* TASK OBJECTIVE
In your copy, include every line of the listing below exactly but none of the pictures.

-- Opening Marker --

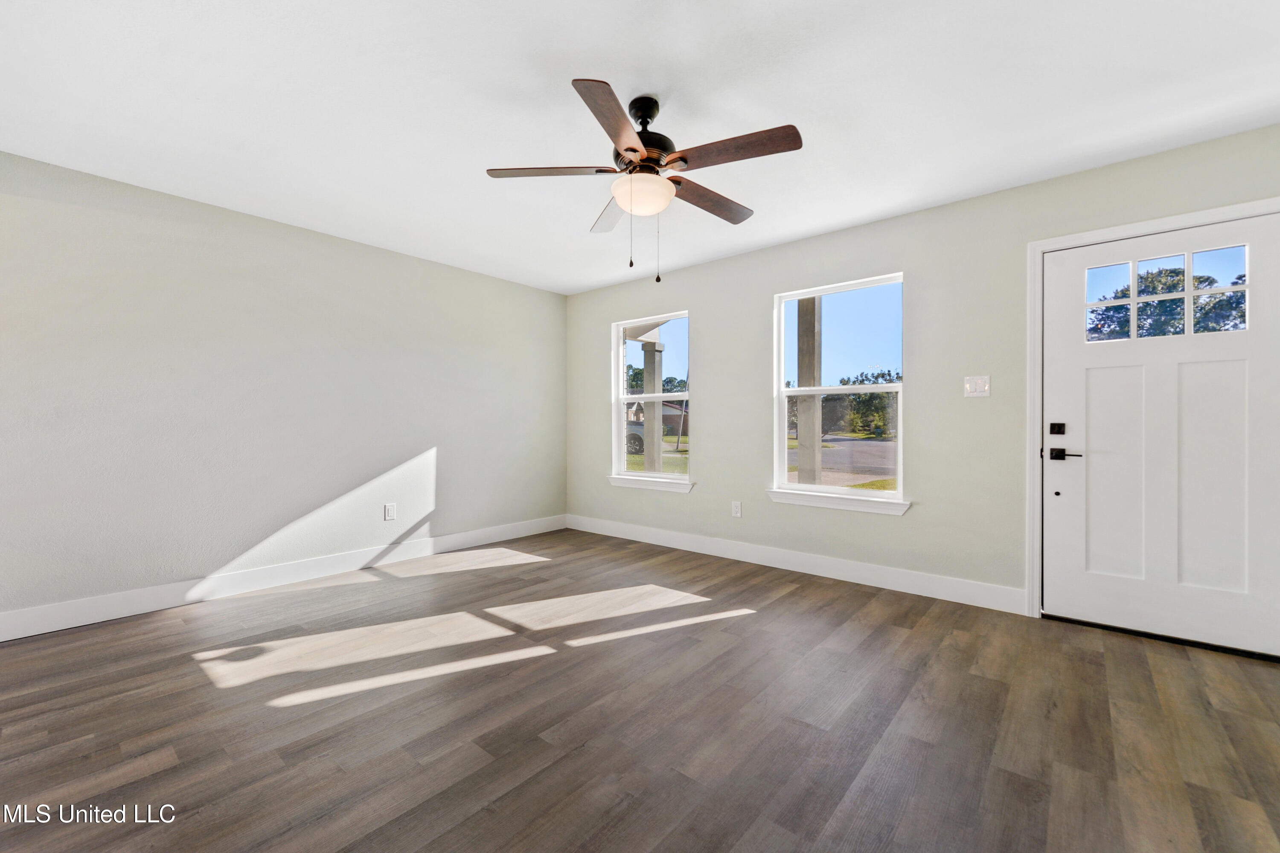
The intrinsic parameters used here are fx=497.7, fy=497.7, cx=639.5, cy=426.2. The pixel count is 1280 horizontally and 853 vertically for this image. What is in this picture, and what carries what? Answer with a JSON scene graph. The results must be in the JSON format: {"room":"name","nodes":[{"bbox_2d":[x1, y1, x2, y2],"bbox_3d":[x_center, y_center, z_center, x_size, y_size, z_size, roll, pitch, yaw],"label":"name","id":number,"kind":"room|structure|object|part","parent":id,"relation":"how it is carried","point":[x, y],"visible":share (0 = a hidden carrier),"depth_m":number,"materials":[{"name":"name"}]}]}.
{"room":"living room","nodes":[
{"label":"living room","id":0,"kind":"room"},
{"bbox_2d":[0,151,567,629],"bbox_3d":[-2.389,-0.151,3.532,0.156,2.441,4.926,0,0,40],"label":"left wall","id":1,"kind":"structure","parent":0,"point":[452,461],"depth_m":3.16,"materials":[{"name":"paint"}]},
{"bbox_2d":[0,515,566,642],"bbox_3d":[-2.325,1.002,3.466,0.015,0.132,4.733,0,0,40],"label":"baseboard","id":2,"kind":"structure","parent":1,"relation":"attached to","point":[11,638],"depth_m":3.15,"materials":[{"name":"white paint"}]},
{"bbox_2d":[384,503,396,520],"bbox_3d":[-1.961,0.670,3.908,0.009,0.122,0.077,0,0,40],"label":"wall socket","id":3,"kind":"object","parent":1,"relation":"attached to","point":[389,516],"visible":0.98,"depth_m":3.91,"materials":[{"name":"white plastic"}]},
{"bbox_2d":[0,527,1279,852],"bbox_3d":[-0.283,1.128,1.812,5.409,0.119,5.215,0,0,40],"label":"floor","id":4,"kind":"structure","parent":0,"point":[797,598],"depth_m":1.80,"materials":[{"name":"brown wood"}]},
{"bbox_2d":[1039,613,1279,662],"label":"door threshold","id":5,"kind":"object","parent":4,"relation":"on","point":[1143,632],"visible":0.68,"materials":[{"name":"black metal"}]},
{"bbox_2d":[0,0,1279,292],"bbox_3d":[-0.257,-1.422,1.885,5.516,0.121,5.083,0,0,40],"label":"ceiling","id":6,"kind":"structure","parent":0,"point":[499,152],"depth_m":2.09,"materials":[{"name":"white paint"}]},
{"bbox_2d":[485,79,802,282],"bbox_3d":[0.045,-0.999,2.138,1.243,0.781,1.239,0,0,40],"label":"ceiling fan","id":7,"kind":"object","parent":6,"relation":"hanging from","point":[635,150],"visible":0.99,"depth_m":2.04,"materials":[{"name":"brown metal"}]},
{"bbox_3d":[-0.366,-1.053,2.081,0.404,0.039,0.360,0,0,40],"label":"blade","id":8,"kind":"part","parent":7,"relation":"part of","materials":[{"name":"brown wood"}]},
{"bbox_3d":[-0.119,-1.043,2.472,0.451,0.043,0.358,0,0,40],"label":"blade","id":9,"kind":"part","parent":7,"relation":"part of","materials":[{"name":"wood"}]},
{"bbox_3d":[-0.090,-1.050,1.757,0.335,0.040,0.466,0,0,40],"label":"blade","id":10,"kind":"part","parent":7,"relation":"part of","materials":[{"name":"brown wood"}]},
{"bbox_3d":[0.011,-1.210,2.152,0.265,0.377,0.265,0,0,40],"label":"motor housing","id":11,"kind":"part","parent":7,"relation":"part of","materials":[{"name":"metal"}]},
{"bbox_3d":[0.310,-1.040,2.319,0.217,0.048,0.557,0,0,40],"label":"blade","id":12,"kind":"part","parent":7,"relation":"part of","materials":[{"name":"brown wood"}]},
{"bbox_3d":[0.358,-1.051,1.931,0.521,0.041,0.231,0,0,40],"label":"blade","id":13,"kind":"part","parent":7,"relation":"part of","materials":[{"name":"brown wood"}]},
{"bbox_2d":[564,125,1279,627],"bbox_3d":[1.276,-0.159,3.709,5.442,2.460,0.155,0,0,40],"label":"right wall","id":14,"kind":"structure","parent":0,"point":[920,521],"depth_m":3.18,"materials":[{"name":"grey paint"}]},
{"bbox_2d":[606,474,693,492],"bbox_3d":[0.090,0.529,4.566,0.963,0.086,0.098,0,0,40],"label":"window sill","id":15,"kind":"structure","parent":14,"relation":"attached to","point":[627,484],"depth_m":4.51,"materials":[{"name":"white paint"}]},
{"bbox_2d":[610,311,691,487],"bbox_3d":[0.121,-0.249,4.658,0.934,1.535,0.105,0,0,40],"label":"window","id":16,"kind":"structure","parent":14,"relation":"in","point":[617,352],"depth_m":4.72,"materials":[{"name":"white"}]},
{"bbox_2d":[731,500,741,517],"bbox_3d":[0.778,0.666,4.010,0.074,0.119,0.009,0,0,40],"label":"wall socket","id":17,"kind":"object","parent":14,"relation":"attached to","point":[737,508],"visible":0.99,"depth_m":4.01,"materials":[{"name":"white plastic"}]},
{"bbox_2d":[566,514,1025,614],"bbox_3d":[0.722,1.000,4.032,3.808,0.131,0.015,0,0,40],"label":"baseboard","id":18,"kind":"structure","parent":14,"relation":"attached to","point":[895,586],"depth_m":3.50,"materials":[{"name":"white paint"}]},
{"bbox_2d":[766,488,911,516],"bbox_3d":[1.372,0.526,3.524,0.992,0.088,0.103,0,0,40],"label":"window sill","id":19,"kind":"structure","parent":14,"relation":"attached to","point":[802,501],"depth_m":3.46,"materials":[{"name":"white paint"}]},
{"bbox_2d":[771,272,907,508],"bbox_3d":[1.431,-0.243,3.616,0.940,1.536,0.105,0,0,40],"label":"window","id":20,"kind":"structure","parent":14,"relation":"in","point":[880,493],"depth_m":3.63,"materials":[{"name":"glass"}]},
{"bbox_2d":[963,375,990,396],"bbox_3d":[2.012,-0.240,2.973,0.123,0.121,0.015,0,0,40],"label":"light switch","id":21,"kind":"object","parent":14,"relation":"attached to","point":[978,384],"visible":0.98,"depth_m":2.97,"materials":[{"name":"white plastic"}]},
{"bbox_2d":[1026,195,1279,633],"bbox_3d":[2.594,0.009,2.504,1.069,2.112,0.110,0,0,40],"label":"door frame","id":22,"kind":"structure","parent":14,"relation":"attached to","point":[1038,245],"depth_m":2.77,"materials":[{"name":"white paint"}]},
{"bbox_2d":[1044,211,1279,656],"bbox_3d":[2.609,0.041,2.501,0.923,2.026,0.104,0,0,40],"label":"front door","id":23,"kind":"structure","parent":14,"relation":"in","point":[1101,369],"depth_m":2.50,"materials":[{"name":"white paint"}]},
{"bbox_2d":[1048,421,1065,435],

-- Closing Marker --

* RESULT OF THE TASK
The intrinsic parameters used here are fx=497.7, fy=497.7, cx=639.5, cy=426.2. The pixel count is 1280 horizontally and 853 vertically for this image. What is in this picture, and what carries what? Answer with a JSON scene graph. The results must be in the JSON format: {"room":"name","nodes":[{"bbox_2d":[x1, y1, x2, y2],"bbox_3d":[x_center, y_center, z_center, x_size, y_size, z_size, roll, pitch, yaw],"label":"name","id":number,"kind":"room|structure|object|part","parent":id,"relation":"how it is carried","point":[x, y],"visible":share (0 = a hidden carrier),"depth_m":number,"materials":[{"name":"name"}]}]}.
{"room":"living room","nodes":[
{"label":"living room","id":0,"kind":"room"},
{"bbox_2d":[0,151,567,629],"bbox_3d":[-2.389,-0.151,3.532,0.156,2.441,4.926,0,0,40],"label":"left wall","id":1,"kind":"structure","parent":0,"point":[452,461],"depth_m":3.16,"materials":[{"name":"paint"}]},
{"bbox_2d":[0,515,566,642],"bbox_3d":[-2.325,1.002,3.466,0.015,0.132,4.733,0,0,40],"label":"baseboard","id":2,"kind":"structure","parent":1,"relation":"attached to","point":[11,638],"depth_m":3.15,"materials":[{"name":"white paint"}]},
{"bbox_2d":[384,503,396,520],"bbox_3d":[-1.961,0.670,3.908,0.009,0.122,0.077,0,0,40],"label":"wall socket","id":3,"kind":"object","parent":1,"relation":"attached to","point":[389,516],"visible":0.98,"depth_m":3.91,"materials":[{"name":"white plastic"}]},
{"bbox_2d":[0,527,1279,852],"bbox_3d":[-0.283,1.128,1.812,5.409,0.119,5.215,0,0,40],"label":"floor","id":4,"kind":"structure","parent":0,"point":[797,598],"depth_m":1.80,"materials":[{"name":"brown wood"}]},
{"bbox_2d":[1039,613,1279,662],"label":"door threshold","id":5,"kind":"object","parent":4,"relation":"on","point":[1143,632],"visible":0.68,"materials":[{"name":"black metal"}]},
{"bbox_2d":[0,0,1279,292],"bbox_3d":[-0.257,-1.422,1.885,5.516,0.121,5.083,0,0,40],"label":"ceiling","id":6,"kind":"structure","parent":0,"point":[499,152],"depth_m":2.09,"materials":[{"name":"white paint"}]},
{"bbox_2d":[485,79,802,282],"bbox_3d":[0.045,-0.999,2.138,1.243,0.781,1.239,0,0,40],"label":"ceiling fan","id":7,"kind":"object","parent":6,"relation":"hanging from","point":[635,150],"visible":0.99,"depth_m":2.04,"materials":[{"name":"brown metal"}]},
{"bbox_3d":[-0.366,-1.053,2.081,0.404,0.039,0.360,0,0,40],"label":"blade","id":8,"kind":"part","parent":7,"relation":"part of","materials":[{"name":"brown wood"}]},
{"bbox_3d":[-0.119,-1.043,2.472,0.451,0.043,0.358,0,0,40],"label":"blade","id":9,"kind":"part","parent":7,"relation":"part of","materials":[{"name":"wood"}]},
{"bbox_3d":[-0.090,-1.050,1.757,0.335,0.040,0.466,0,0,40],"label":"blade","id":10,"kind":"part","parent":7,"relation":"part of","materials":[{"name":"brown wood"}]},
{"bbox_3d":[0.011,-1.210,2.152,0.265,0.377,0.265,0,0,40],"label":"motor housing","id":11,"kind":"part","parent":7,"relation":"part of","materials":[{"name":"metal"}]},
{"bbox_3d":[0.310,-1.040,2.319,0.217,0.048,0.557,0,0,40],"label":"blade","id":12,"kind":"part","parent":7,"relation":"part of","materials":[{"name":"brown wood"}]},
{"bbox_3d":[0.358,-1.051,1.931,0.521,0.041,0.231,0,0,40],"label":"blade","id":13,"kind":"part","parent":7,"relation":"part of","materials":[{"name":"brown wood"}]},
{"bbox_2d":[564,125,1279,627],"bbox_3d":[1.276,-0.159,3.709,5.442,2.460,0.155,0,0,40],"label":"right wall","id":14,"kind":"structure","parent":0,"point":[920,521],"depth_m":3.18,"materials":[{"name":"grey paint"}]},
{"bbox_2d":[606,474,693,492],"bbox_3d":[0.090,0.529,4.566,0.963,0.086,0.098,0,0,40],"label":"window sill","id":15,"kind":"structure","parent":14,"relation":"attached to","point":[627,484],"depth_m":4.51,"materials":[{"name":"white paint"}]},
{"bbox_2d":[610,311,691,487],"bbox_3d":[0.121,-0.249,4.658,0.934,1.535,0.105,0,0,40],"label":"window","id":16,"kind":"structure","parent":14,"relation":"in","point":[617,352],"depth_m":4.72,"materials":[{"name":"white"}]},
{"bbox_2d":[731,500,741,517],"bbox_3d":[0.778,0.666,4.010,0.074,0.119,0.009,0,0,40],"label":"wall socket","id":17,"kind":"object","parent":14,"relation":"attached to","point":[737,508],"visible":0.99,"depth_m":4.01,"materials":[{"name":"white plastic"}]},
{"bbox_2d":[566,514,1025,614],"bbox_3d":[0.722,1.000,4.032,3.808,0.131,0.015,0,0,40],"label":"baseboard","id":18,"kind":"structure","parent":14,"relation":"attached to","point":[895,586],"depth_m":3.50,"materials":[{"name":"white paint"}]},
{"bbox_2d":[766,488,911,516],"bbox_3d":[1.372,0.526,3.524,0.992,0.088,0.103,0,0,40],"label":"window sill","id":19,"kind":"structure","parent":14,"relation":"attached to","point":[802,501],"depth_m":3.46,"materials":[{"name":"white paint"}]},
{"bbox_2d":[771,272,907,508],"bbox_3d":[1.431,-0.243,3.616,0.940,1.536,0.105,0,0,40],"label":"window","id":20,"kind":"structure","parent":14,"relation":"in","point":[880,493],"depth_m":3.63,"materials":[{"name":"glass"}]},
{"bbox_2d":[963,375,990,396],"bbox_3d":[2.012,-0.240,2.973,0.123,0.121,0.015,0,0,40],"label":"light switch","id":21,"kind":"object","parent":14,"relation":"attached to","point":[978,384],"visible":0.98,"depth_m":2.97,"materials":[{"name":"white plastic"}]},
{"bbox_2d":[1026,195,1279,633],"bbox_3d":[2.594,0.009,2.504,1.069,2.112,0.110,0,0,40],"label":"door frame","id":22,"kind":"structure","parent":14,"relation":"attached to","point":[1038,245],"depth_m":2.77,"materials":[{"name":"white paint"}]},
{"bbox_2d":[1044,211,1279,656],"bbox_3d":[2.609,0.041,2.501,0.923,2.026,0.104,0,0,40],"label":"front door","id":23,"kind":"structure","parent":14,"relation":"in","point":[1101,369],"depth_m":2.50,"materials":[{"name":"white paint"}]},
{"bbox_2d":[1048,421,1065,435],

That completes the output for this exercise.